What to do: In the listing below, print exactly the lines between the line holding "(H) Safety devices" and the line holding "(ii) Except as", inclusive, and no more.
╭─ Data
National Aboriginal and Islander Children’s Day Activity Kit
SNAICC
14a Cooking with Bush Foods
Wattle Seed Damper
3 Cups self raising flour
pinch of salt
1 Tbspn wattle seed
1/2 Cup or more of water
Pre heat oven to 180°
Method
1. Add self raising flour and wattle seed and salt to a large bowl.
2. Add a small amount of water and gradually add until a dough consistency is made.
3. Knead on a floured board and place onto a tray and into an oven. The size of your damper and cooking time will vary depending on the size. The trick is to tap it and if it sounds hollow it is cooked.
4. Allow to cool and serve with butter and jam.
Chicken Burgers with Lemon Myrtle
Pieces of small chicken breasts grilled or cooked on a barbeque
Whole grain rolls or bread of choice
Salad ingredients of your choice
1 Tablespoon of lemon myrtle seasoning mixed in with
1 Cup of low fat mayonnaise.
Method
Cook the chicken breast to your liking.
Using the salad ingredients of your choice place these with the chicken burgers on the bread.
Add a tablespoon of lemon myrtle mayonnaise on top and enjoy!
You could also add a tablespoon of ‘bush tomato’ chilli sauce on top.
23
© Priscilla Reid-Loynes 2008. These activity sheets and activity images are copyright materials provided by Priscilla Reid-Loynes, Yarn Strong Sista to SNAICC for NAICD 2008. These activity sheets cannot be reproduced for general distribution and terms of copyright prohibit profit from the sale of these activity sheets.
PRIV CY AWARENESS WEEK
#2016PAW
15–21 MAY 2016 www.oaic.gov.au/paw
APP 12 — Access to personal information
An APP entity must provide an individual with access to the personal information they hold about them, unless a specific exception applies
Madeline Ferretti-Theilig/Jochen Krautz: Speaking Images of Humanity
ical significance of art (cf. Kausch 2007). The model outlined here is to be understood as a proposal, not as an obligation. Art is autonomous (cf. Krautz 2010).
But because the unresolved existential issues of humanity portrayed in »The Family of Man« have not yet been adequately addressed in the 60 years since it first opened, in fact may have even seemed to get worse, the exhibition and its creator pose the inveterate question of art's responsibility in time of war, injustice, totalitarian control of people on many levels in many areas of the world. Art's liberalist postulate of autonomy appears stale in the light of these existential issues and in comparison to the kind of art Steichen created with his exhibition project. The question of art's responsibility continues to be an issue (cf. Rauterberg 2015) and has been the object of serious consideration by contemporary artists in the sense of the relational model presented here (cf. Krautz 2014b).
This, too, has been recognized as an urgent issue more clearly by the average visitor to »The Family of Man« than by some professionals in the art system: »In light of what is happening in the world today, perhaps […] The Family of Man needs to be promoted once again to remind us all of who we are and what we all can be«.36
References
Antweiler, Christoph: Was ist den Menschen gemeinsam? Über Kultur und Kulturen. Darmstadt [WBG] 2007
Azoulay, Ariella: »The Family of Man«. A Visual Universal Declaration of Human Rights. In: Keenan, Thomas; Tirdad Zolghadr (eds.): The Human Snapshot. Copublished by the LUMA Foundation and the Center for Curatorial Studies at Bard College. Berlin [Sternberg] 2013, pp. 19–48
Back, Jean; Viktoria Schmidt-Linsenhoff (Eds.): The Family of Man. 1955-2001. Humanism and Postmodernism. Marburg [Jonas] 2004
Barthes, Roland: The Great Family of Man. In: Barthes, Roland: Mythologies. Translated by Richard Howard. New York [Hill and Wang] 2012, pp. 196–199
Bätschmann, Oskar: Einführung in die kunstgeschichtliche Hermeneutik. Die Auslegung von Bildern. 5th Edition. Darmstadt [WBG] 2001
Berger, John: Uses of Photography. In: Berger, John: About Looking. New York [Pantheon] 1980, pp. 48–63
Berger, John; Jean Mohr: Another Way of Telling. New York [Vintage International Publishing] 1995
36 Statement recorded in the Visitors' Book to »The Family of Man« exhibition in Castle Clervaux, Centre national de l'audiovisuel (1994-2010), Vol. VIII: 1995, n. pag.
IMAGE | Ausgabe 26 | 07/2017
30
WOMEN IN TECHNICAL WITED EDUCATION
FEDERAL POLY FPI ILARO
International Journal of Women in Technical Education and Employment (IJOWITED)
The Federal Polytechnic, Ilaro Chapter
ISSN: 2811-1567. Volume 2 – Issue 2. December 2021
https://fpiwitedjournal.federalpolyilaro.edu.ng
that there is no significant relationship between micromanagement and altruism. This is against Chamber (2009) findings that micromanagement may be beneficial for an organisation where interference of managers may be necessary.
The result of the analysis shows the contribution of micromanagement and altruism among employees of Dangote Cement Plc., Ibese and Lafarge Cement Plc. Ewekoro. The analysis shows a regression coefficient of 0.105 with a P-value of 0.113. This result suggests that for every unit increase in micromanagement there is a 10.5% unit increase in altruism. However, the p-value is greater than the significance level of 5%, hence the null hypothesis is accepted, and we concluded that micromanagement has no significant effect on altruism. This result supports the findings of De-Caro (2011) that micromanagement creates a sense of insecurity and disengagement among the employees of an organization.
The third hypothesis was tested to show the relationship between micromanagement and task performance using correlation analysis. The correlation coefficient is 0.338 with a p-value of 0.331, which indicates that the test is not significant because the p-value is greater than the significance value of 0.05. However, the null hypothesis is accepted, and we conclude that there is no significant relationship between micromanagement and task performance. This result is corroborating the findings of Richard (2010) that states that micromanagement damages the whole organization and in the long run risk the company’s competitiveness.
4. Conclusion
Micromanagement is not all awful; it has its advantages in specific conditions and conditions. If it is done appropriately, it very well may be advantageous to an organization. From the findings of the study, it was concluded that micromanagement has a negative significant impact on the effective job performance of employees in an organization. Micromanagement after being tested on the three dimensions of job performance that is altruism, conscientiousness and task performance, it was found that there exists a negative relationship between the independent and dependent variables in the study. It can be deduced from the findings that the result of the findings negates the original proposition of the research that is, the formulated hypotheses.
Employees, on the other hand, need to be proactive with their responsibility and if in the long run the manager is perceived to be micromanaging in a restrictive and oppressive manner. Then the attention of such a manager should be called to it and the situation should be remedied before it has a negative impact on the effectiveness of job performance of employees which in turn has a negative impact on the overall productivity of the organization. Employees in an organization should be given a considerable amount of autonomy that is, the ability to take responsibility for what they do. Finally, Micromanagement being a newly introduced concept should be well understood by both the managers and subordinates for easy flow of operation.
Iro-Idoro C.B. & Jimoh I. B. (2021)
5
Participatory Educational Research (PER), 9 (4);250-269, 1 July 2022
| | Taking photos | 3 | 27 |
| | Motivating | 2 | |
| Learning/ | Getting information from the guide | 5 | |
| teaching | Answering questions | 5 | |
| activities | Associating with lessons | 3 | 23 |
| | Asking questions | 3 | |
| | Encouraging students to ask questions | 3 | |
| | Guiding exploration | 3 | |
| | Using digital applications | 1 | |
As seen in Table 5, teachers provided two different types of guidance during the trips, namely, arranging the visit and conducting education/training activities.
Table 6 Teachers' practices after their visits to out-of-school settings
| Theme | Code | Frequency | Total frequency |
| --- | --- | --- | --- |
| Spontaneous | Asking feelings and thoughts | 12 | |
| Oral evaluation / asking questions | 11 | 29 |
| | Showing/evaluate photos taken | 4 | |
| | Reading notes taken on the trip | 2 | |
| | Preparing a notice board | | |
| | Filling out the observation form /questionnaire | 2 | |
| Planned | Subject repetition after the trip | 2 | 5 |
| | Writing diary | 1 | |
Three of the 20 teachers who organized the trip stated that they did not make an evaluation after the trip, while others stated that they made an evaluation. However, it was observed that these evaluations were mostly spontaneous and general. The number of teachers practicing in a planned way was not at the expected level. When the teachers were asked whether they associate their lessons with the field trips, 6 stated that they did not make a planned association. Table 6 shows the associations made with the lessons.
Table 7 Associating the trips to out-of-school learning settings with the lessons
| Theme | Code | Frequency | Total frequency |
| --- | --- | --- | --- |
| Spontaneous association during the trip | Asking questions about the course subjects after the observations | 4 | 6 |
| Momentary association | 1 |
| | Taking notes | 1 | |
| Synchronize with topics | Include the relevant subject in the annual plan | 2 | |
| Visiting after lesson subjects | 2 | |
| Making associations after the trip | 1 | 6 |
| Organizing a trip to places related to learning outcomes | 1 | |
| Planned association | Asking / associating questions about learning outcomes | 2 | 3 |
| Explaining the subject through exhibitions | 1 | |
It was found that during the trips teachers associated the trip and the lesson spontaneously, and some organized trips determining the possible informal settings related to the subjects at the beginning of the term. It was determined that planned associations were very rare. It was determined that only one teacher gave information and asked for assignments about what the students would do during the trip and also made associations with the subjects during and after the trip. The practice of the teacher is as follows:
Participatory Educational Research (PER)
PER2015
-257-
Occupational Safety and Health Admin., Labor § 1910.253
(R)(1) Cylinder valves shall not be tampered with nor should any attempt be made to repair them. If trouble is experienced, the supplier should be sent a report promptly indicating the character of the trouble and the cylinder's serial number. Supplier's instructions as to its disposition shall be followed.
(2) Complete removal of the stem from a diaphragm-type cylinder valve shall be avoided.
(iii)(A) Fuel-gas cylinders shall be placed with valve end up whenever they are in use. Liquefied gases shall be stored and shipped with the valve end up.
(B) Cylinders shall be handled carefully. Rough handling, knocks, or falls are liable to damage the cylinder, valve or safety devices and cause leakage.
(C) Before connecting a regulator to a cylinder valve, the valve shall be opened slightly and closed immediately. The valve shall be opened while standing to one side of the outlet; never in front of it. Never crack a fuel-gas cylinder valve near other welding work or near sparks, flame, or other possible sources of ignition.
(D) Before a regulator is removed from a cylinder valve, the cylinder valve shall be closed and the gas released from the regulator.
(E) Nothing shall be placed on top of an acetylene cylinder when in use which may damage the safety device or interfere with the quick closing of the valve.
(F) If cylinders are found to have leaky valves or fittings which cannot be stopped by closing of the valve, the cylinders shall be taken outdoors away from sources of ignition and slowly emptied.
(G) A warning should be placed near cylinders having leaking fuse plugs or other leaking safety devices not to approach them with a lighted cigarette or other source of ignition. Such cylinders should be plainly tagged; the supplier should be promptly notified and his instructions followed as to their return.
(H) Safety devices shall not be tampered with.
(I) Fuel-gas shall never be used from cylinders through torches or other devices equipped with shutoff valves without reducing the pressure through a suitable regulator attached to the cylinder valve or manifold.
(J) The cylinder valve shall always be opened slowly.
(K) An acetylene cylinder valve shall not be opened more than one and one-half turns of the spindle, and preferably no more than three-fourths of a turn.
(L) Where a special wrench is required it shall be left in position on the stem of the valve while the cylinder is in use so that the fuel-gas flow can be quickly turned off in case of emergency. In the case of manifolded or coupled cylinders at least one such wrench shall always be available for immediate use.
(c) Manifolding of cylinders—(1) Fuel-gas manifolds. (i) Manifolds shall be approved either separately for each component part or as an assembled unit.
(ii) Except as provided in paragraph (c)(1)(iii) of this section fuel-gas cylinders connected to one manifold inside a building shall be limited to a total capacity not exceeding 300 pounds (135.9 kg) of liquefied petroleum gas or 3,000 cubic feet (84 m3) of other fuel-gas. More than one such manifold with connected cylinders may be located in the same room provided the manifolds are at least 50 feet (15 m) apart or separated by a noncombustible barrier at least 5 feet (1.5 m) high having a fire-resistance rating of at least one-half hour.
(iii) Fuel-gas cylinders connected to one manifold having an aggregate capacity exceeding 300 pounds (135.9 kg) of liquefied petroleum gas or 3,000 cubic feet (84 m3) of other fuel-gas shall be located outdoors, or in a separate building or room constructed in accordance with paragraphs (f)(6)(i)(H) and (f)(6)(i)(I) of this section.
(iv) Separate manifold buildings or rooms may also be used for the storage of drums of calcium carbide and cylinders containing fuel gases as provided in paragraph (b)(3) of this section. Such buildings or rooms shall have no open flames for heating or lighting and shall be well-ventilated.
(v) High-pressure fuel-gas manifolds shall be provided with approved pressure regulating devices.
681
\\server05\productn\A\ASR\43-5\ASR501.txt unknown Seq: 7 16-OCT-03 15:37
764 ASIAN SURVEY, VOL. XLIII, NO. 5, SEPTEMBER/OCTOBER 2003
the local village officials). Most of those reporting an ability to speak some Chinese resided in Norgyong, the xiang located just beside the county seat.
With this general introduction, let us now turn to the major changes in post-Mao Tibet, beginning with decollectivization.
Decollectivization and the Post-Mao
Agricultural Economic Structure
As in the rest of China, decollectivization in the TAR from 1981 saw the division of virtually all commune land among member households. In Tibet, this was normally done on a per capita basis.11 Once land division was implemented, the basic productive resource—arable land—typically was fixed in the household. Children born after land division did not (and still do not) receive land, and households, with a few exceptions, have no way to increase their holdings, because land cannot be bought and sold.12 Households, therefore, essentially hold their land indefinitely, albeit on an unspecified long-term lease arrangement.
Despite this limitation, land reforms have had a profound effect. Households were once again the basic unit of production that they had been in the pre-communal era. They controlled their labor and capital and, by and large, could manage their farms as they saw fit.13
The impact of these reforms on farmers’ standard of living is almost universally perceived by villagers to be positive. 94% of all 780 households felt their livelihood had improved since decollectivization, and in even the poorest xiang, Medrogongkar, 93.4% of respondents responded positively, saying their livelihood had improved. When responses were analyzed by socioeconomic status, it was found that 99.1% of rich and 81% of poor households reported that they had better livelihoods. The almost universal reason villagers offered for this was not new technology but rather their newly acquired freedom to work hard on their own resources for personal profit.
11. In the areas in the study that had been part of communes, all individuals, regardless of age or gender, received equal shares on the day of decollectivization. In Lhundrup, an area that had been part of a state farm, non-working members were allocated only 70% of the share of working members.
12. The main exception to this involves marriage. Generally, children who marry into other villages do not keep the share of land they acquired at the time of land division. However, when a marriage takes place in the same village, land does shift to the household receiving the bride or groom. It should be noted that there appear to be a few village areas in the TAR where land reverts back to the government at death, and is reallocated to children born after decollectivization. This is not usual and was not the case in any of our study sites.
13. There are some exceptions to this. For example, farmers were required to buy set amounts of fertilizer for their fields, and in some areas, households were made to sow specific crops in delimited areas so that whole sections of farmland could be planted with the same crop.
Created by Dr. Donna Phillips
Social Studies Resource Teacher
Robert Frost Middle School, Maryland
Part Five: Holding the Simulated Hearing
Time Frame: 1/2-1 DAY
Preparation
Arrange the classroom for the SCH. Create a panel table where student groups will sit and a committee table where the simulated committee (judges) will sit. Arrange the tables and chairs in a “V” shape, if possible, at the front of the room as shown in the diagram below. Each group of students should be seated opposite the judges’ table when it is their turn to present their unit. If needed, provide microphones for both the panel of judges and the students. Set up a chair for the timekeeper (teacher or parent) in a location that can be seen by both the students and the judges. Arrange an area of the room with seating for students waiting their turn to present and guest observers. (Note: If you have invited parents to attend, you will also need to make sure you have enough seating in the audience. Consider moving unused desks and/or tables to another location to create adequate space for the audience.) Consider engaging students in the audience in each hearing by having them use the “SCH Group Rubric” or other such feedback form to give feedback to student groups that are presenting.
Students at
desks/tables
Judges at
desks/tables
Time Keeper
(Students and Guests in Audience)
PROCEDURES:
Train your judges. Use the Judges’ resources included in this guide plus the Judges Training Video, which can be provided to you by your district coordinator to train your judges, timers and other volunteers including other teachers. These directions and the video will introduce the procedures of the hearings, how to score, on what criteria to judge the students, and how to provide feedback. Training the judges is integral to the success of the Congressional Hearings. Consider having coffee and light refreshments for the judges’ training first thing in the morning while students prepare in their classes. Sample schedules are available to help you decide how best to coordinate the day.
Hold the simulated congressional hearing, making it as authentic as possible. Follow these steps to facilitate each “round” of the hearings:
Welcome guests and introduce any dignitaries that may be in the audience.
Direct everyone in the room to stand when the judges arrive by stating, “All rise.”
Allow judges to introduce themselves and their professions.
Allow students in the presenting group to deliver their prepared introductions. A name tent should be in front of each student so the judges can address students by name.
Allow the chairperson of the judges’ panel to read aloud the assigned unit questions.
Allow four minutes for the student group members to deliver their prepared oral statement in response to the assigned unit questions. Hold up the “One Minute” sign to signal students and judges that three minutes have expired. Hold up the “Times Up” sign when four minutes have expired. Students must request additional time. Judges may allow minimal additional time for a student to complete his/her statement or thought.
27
╰─
Task result:
(H) Safety devices shall not be tampered with.
(I) Fuel-gas shall never be used from cylinders through torches or other devices equipped with shutoff valves without reducing the pressure through a suitable regulator attached to the cylinder valve or manifold.
(J) The cylinder valve shall always be opened slowly.
(K) An acetylene cylinder valve shall not be opened more than one and one-half turns of the spindle, and preferably no more than three-fourths of a turn.
(L) Where a special wrench is required it shall be left in position on the stem of the valve while the cylinder is in use so that the fuel-gas flow can be quickly turned off in case of emergency. In the case of manifolded or coupled cylinders at least one such wrench shall always be available for immediate use.
(c) Manifolding of cylinders—(1) Fuel-gas manifolds. (i) Manifolds shall be approved either separately for each component part or as an assembled unit.
(ii) Except as provided in paragraph (c)(1)(iii) of this section fuel-gas cylinders connected to one manifold inside a building shall be limited to a total capacity not exceeding 300 pounds (135.9 kg) of liquefied petroleum gas or 3,000 cubic feet (84 m3) of other fuel-gas. More than one such manifold with connected cylinders may be located in the same room provided the manifolds are at least 50 feet (15 m) apart or separated by a noncombustible barrier at least 5 feet (1.5 m) high having a fire-resistance rating of at least one-half hour.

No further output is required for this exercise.